### EXTRAIT DU DOCUMENT
%%
Et je n’ai pas pris ma retraite pour autant à la retraite ! Je fais maintenant partie du comité des retraités Brundtland (EVB-CSQ). À ce titre, je donne des formations aux enseignants sur l’utilisation des trousses éducatives créées par le mouvement EVB-CSQ et, parfois, j’ai le bonheur d’essayer en classe certaines activités avec les élèves.
Racontez-nous vos expériences de représentations du Québec dans des évènements internationaux ?
J’ai participé à tous les forums de Planet’ERE à l’exception de la première édition qui a vu le jour au Québec. Le 1 er Forum Planet’ERE a été réalisé par la CSQ (la CEQ) a l'époque, un rassemblement international en éducation relative à l’environnement et l'AQPERE a étroitement collaboré aux éditions suivantes qui se sont déroulées, en France, au Burkina Faso, au Cameroun et Maroc. J’adore ce type d’évènements qui permettent de partager nos expériences québécoises et d’en apprendre de celles des autres.
Un autre voyage qui m’a beaucoup marqué, étant donné le génocide perpétré par les Hutus sur les Tutsis en 1994, est celui que j’ai fait au Rwanda en 2006. J’étais invitée par l’Université de Trenton, qui s’est associée à l’Université du Québec à Rimouski, à faire partie de la délégation québécoise qui participait à un congrès. Étant donné qu’une des valeurs des établissements Brundtland est le pacifisme, ma présentation portait spécifiquement sur la façon dont cette valeur se concrétise et s’incarne dans le quotidien de nos écoles primaires et secondaires du Québec.
%%
### DONNÉES FOURNIES
%%
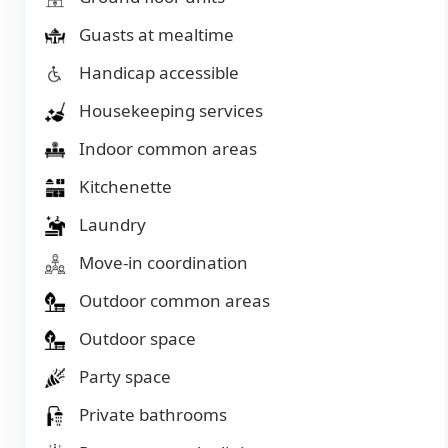
Guasts at mealtime
Handicap accessible
Housekeeping services
Indoor common areas
Kitchenette
Laundry
Move-in coordination
Outdoor common areas
Outdoor space
Party space
Private bathrooms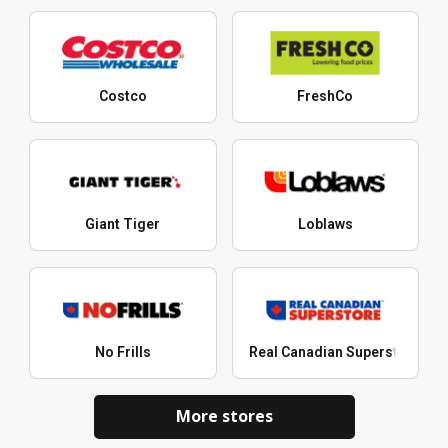
Costco
FreshCo
Giant Tiger
Loblaws
No Frills
Real Canadian Superstore
More stores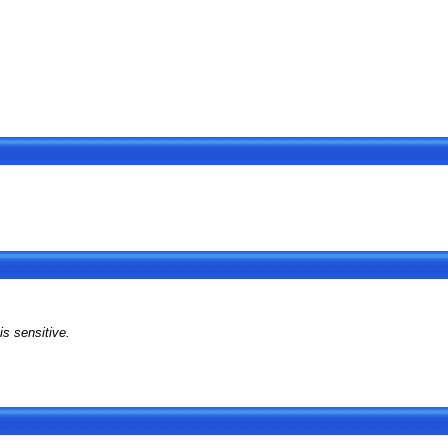
s sensitive.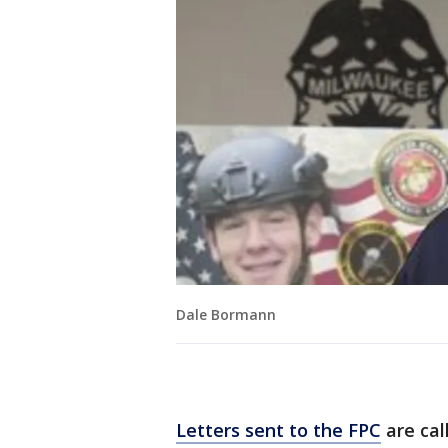
Dale Bormann
Letters sent to the FPC
are cal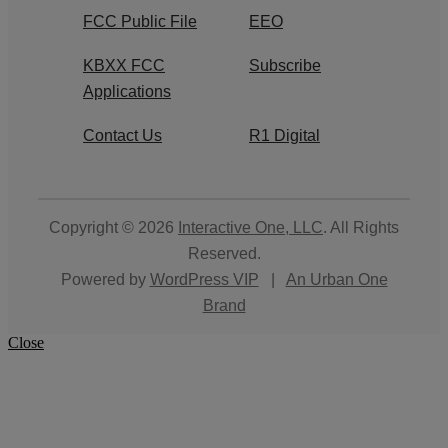
FCC Public File
EEO
KBXX FCC
Subscribe
Applications
Contact Us
R1 Digital
Copyright © 2026
Interactive One, LLC
. All Rights
Reserved.
Powered by
WordPress VIP
|
An Urban One
Brand
Close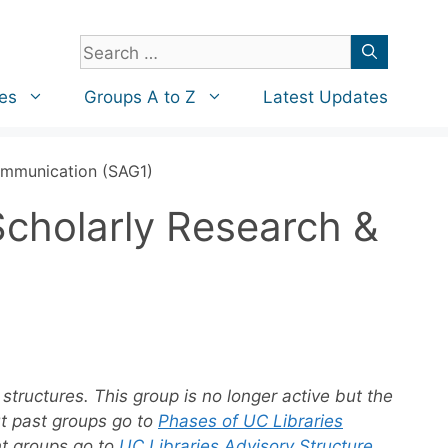
Search
for:
es
Groups A to Z
Latest Updates
Communication (SAG1)
Scholarly Research &
structures. This group is no longer active but the
ut past groups go to
Phases of UC Libraries
nt groups go to
UC Libraries Advisory Structure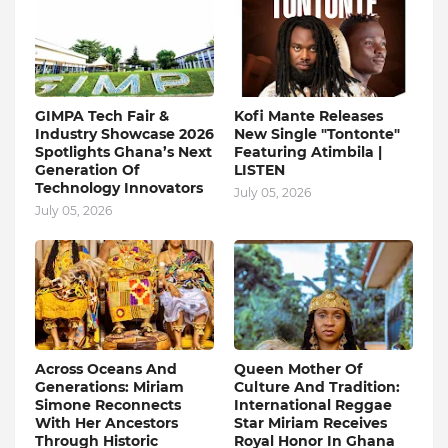
GIMPA Tech Fair &
Kofi Mante Releases
Industry Showcase 2026
New Single "Tontonte"
Spotlights Ghana’s Next
Featuring Atimbila |
Generation Of
LISTEN
Technology Innovators
July 05, 2026
July 05, 2026
Across Oceans And
Queen Mother Of
Generations: Miriam
Culture And Tradition:
Simone Reconnects
International Reggae
With Her Ancestors
Star Miriam Receives
Through Historic
Royal Honor In Ghana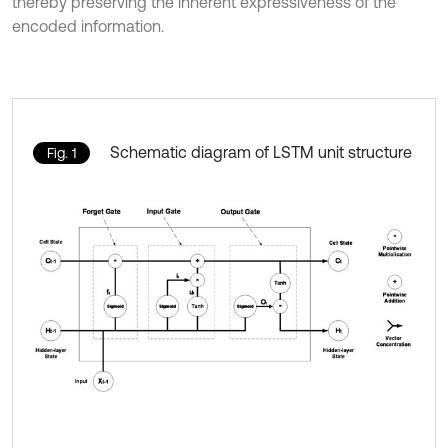
thereby preserving the inherent expressiveness of the
encoded information.
Schematic diagram of LSTM unit structure
Fig. 1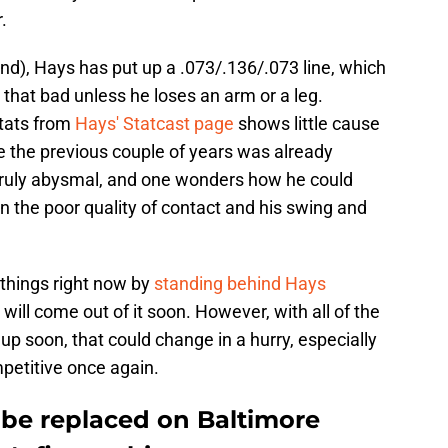
.
nd), Hays has put up a .073/.136/.073 line, which
 that bad unless he loses an arm or a leg.
stats from
Hays' Statcast page
shows little cause
le the previous couple of years was already
n truly abysmal, and one wonders how he could
en the poor quality of contact and his swing and
t things right now by
standing behind Hays
will come out of it soon. However, with all of the
up soon, that could change in a hurry, especially
mpetitive once again.
 be replaced on Baltimore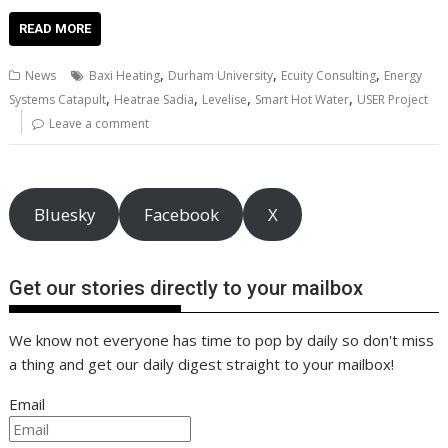
ac
w
m
nt
n
h
e
o
o
h
e
itt
ai
er
k
at
d
g
p
ar
READ MORE
b
er
l
e
e
s
di
g
y
e
,
,
,
News
Baxi Heating
Durham University
Ecuity Consulting
Energy
o
st
dI
A
t
er
Li
,
,
,
,
Systems Catapult
Heatrae Sadia
Levelise
Smart Hot Water
USER Project
o
n
p
n
Leave a comment
k
p
k
Bluesky
Facebook
X
Get our stories directly to your mailbox
We know not everyone has time to pop by daily so don't miss
a thing and get our daily digest straight to your mailbox!
Email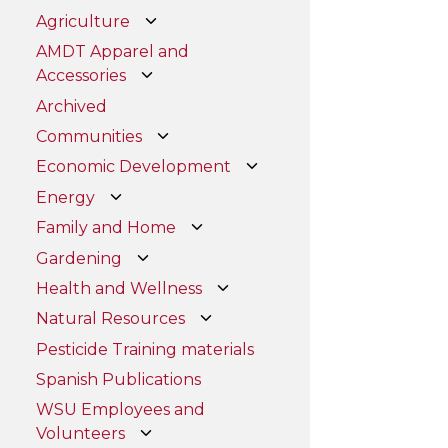
Agriculture
AMDT Apparel and
Accessories
Archived
Communities
Economic Development
Energy
Family and Home
Gardening
Health and Wellness
Natural Resources
Pesticide Training materials
Spanish Publications
WSU Employees and
Volunteers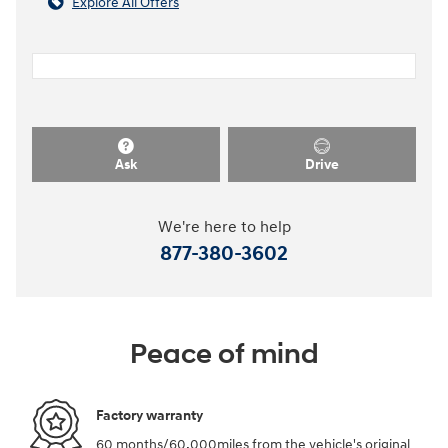
Explore All Offers
Ask
Drive
We're here to help
877-380-3602
Peace of mind
Factory warranty
60 months/60,000miles from the vehicle's original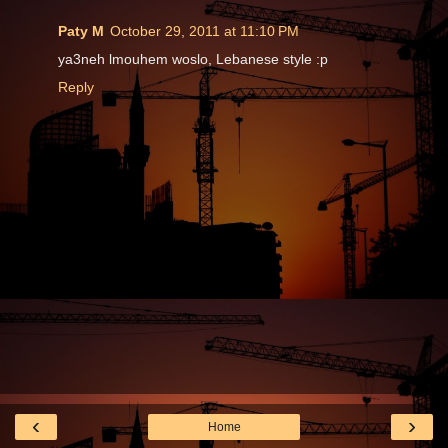
Paty M
October 29, 2011 at 11:10 PM
ya3neh lmouhem woslo, Lebanese style :p
Reply
‹
›
Home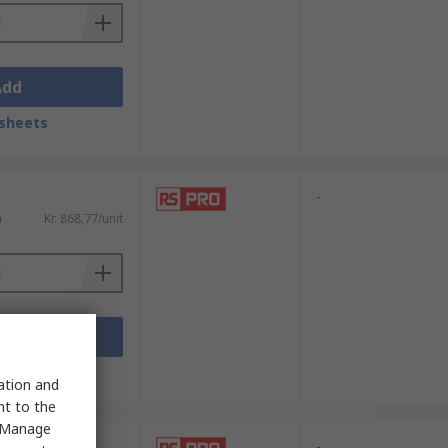
Add
sheets
-
)
Kr. 868,77/unit
Add
sheets
sation and
nt to the
 "Manage
-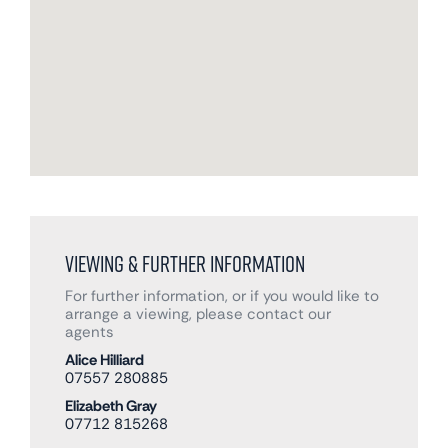
Viewing & Further Information
For further information, or if you would like to
arrange a viewing, please contact our
agents
Alice Hilliard
07557 280885
Elizabeth Gray
07712 815268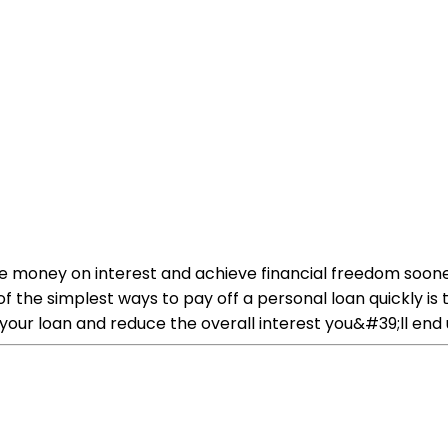
ve money on interest and achieve financial freedom soone
f the simplest ways to pay off a personal loan quickly i
ur loan and reduce the overall interest you&#39;ll end 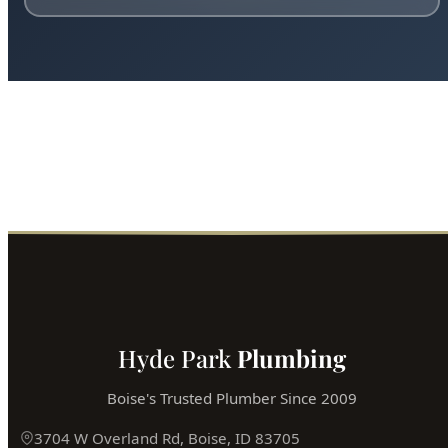
Hyde Park
Plumbing
Boise's Trusted Plumber Since 2009
3704 W Overland Rd, Boise, ID 83705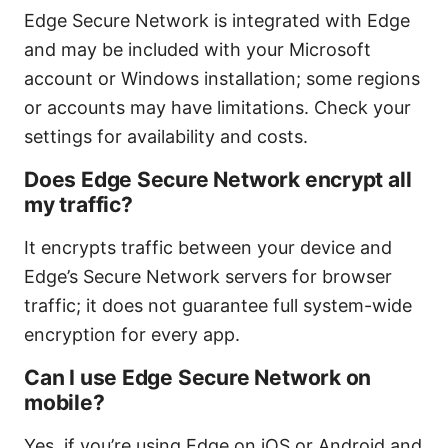
Edge Secure Network is integrated with Edge
and may be included with your Microsoft
account or Windows installation; some regions
or accounts may have limitations. Check your
settings for availability and costs.
Does Edge Secure Network encrypt all
my traffic?
It encrypts traffic between your device and
Edge’s Secure Network servers for browser
traffic; it does not guarantee full system-wide
encryption for every app.
Can I use Edge Secure Network on
mobile?
Yes, if you’re using Edge on iOS or Android and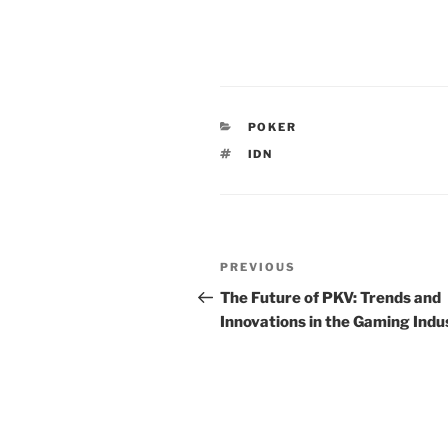
CATEGORIES
POKER
TAGS
IDN
Post
Previous
PREVIOUS
navigation
Post
The Future of PKV: Trends and
Innovations in the Gaming Indu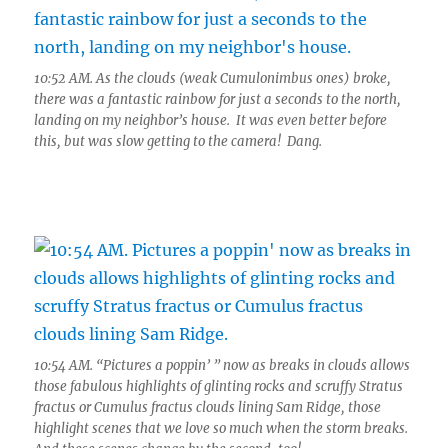
10:52 AM. As the clouds (weak Cumulonimbus ones) broke,
there was a fantastic rainbow for just a seconds to the north,
landing on my neighbor’s house. It was even better before
this, but was slow getting to the camera! Dang.
10:54 AM. “Pictures a poppin’ ” now as breaks in clouds allows
those fabulous highlights of glinting rocks and scruffy Stratus
fractus or Cumulus fractus clouds lining Sam Ridge, those
highlight scenes that we love so much when the storm breaks.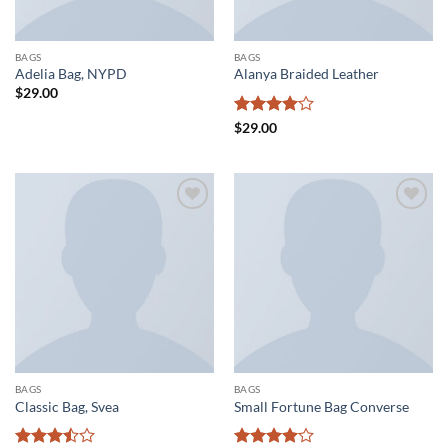
BAGS
BAGS
Adelia Bag, NYPD
Alanya Braided Leather
$
29.00
Rated
4
$
29.00
out of 5
Add to
Add to
wishlist
wishlist
BAGS
BAGS
Classic Bag, Svea
Small Fortune Bag Converse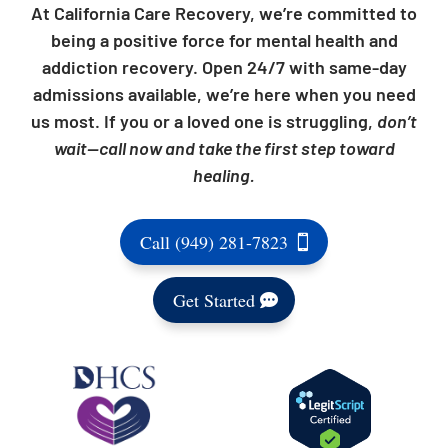
At California Care Recovery, we’re committed to
being a positive force for mental health and
addiction recovery. Open 24/7 with same-day
admissions available, we’re here when you need
us most. If you or a loved one is struggling,
don’t
wait—call now and take the first step toward
healing.
Call (949) 281-7823
Get Started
%%
### QUESTIONS D'ÉTUDE
• a. Dans l'extrait sur l'éducation relative à l'environnement, relevez tous les pays où se sont tenues les éditions du Forum Planet'ERE postérieures à la première.
• b. Rédigez la suite de l'extrait sur l'éducation relative à l'environnement, en reprenant après sa dernière phrase.
Les données fournies ne sont pas requises.

### LISTE DES RÉPONSES
• a. La France, le Burkina Faso, le Cameroun et le Maroc.

• b.
J’ai aussi fait partie de la délégation du Québec à la COP21 qui se déroulait à Paris en 2015. Cet évènement qui a réussi à mobiliser des chefs et des ministres de 196 pays se concentrait sur les actions à prendre pour lutter contre les changements climatiques. Cela a été un moment décisif dans mon engagement sur les problématiques et les enjeux environnementaux !
Que s’est-il passé ?
La COP21 avait lieu juste après les attentats du Bataclan du 13 novembre 2015 à Paris qui ont fait 130 morts et plus de 400 blessés. Dans ce contexte, nous ne savions pas comment la COP21 allait se dérouler. Allions-nous pouvoir manifester pour exercer une pression sur les chefs d’État et les exhorter à agir de façon efficace pour limiter les effets des changements climatiques ?
Cette manifestation a donc agi comme un coup de fouet ?
Ç’a été une prise de conscience puissante ! J’ai réalisé que c’était à nous de jouer puisqu’il n’y avait rien de contraignant pour les chefs d’État s’ils ne respectaient pas leurs engagements de réduire leurs émissions de gaz à effet de serre. Personne ne viendrait leur taper sur les doigts. J’étais convaincue et je le suis encore que c’est la mobilisation citoyenne qui fera toute la différence, qui exercera une pression assez forte sur nos gouvernements pour leur donner la légitimité d’agir et de prendre les bonnes décisions face aux puissants lobbies auxquels ils font face.
Il m’est apparu évident que nous avons tout un chacun une responsabilité citoyenne individuelle et collective. Nous avons le devoir et le privilège de voter, donc c’est nous qui avons le pouvoir ultimement. Depuis ce temps, je fais la promotion de l’action citoyenne dans toutes les sphères de la société. Je crois qu’il est essentiel d’avoir des citoyens qui s’engagent.
D’après vous qu’est-ce que cela prendrait pour y arriver ?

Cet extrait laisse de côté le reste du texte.